When I was here in July, the first 72-hours were rough. Upon arriving in America for a vacation, I was struck by how final leaving Japan would feel. How quickly it would disappear. How we would have to let it go, otherwise we'd be the people who talk about it all the time and never move on. During that trip, an idea began to surface and I made a decision. When we got married, Amos and I made a 1-year pact: he would try out wearing a ring, something he wasn't keen on, and while I wouldn't change my name, something I wanted to completely veto, it wasn't off the table. I'd think about it, and we'd revisit our decisions in a year. Well, we moved to Japan and that's not the time to make any legal changes. Shean it was (and we ALL know that Amos was going to keep wearing his ring because, yes).

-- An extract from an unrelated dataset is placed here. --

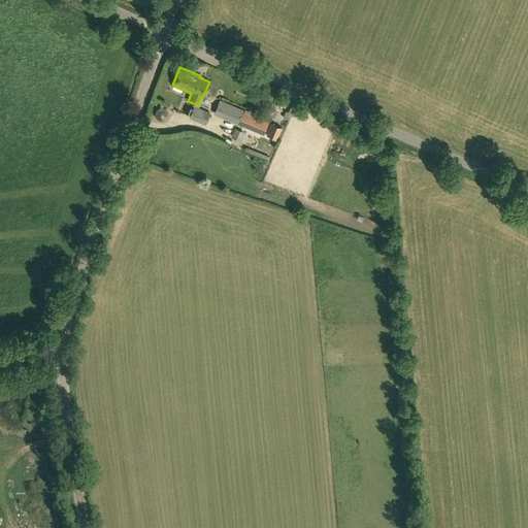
[(277,114),(287,118),(292,104),(283,101),(277,114)]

I felt pretty strongly about keeping my name. When you're a Sarah born in 1985, you get called by your first and last name pretty often. I was always Sarah Shean. About half the time, people mispronounce it, but when they do get it right, it is a great name. Sa-rah Shee-an. The flow is outstanding; my parents killed it. My middle name is my mother's maiden, and connects me to a grandparents who really 'got' me, if that makes sense. I was willing to do Sarah Shean Amos, maybe. But lose the Shean?

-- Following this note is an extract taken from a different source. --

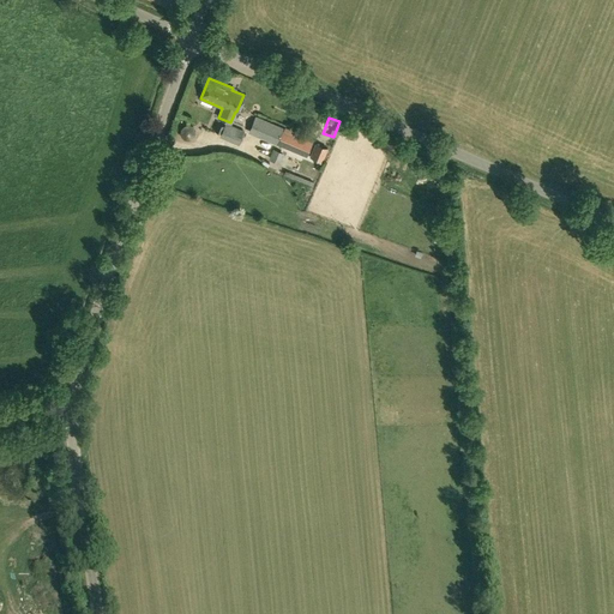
[(252,128),(278,140),(282,131),(257,119),(252,128)]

Much more than that one year later, I was sitting on a balcony in Seattle, after a couple glasses of wine, talking with my friend Tim, and a realization hit me. I was Sarah Amos. It had happened in Japan. It was who I was, and it felt really right. If I let my neurosis wander, I can see that my actions are a passive acceptance of a patriarchal society. I understand that the "it's your choice!" feminism is a fairly weak argument, since the easier (and more acceptable) of the choices often supports unequal systems, and our society has no pressure to ever evolve. The entire name-change is reflective of our culture that expects much more flexibility and accommodation of its women than it does its men. Man, the feminist in me gets it.

But, BUT, on a MICRO level, its the right choice for me. It reflects who I am, today. It connects me to a person I most care about, Amos, and reminds me of what a great thing I did, joining him in this life. It attaches me to a partnership that asks crazy big things of me and supports me completely as I work toward them. It signifies the support I have from my husband, a man who thinks that I can move the mountains, given half a chance. It makes the big things, the soul-shifting things, the things I really want to remember about Japan, it makes them real.

As I settle and my nerves calm, I hope to let go of the expectations around both the good and the bad of being back. I hope to rise above the trudergy that can be an international move when it's not glazed in a new cultural experience, and I hope my name reminds me that it's not over yet. Not if I don't want it to be.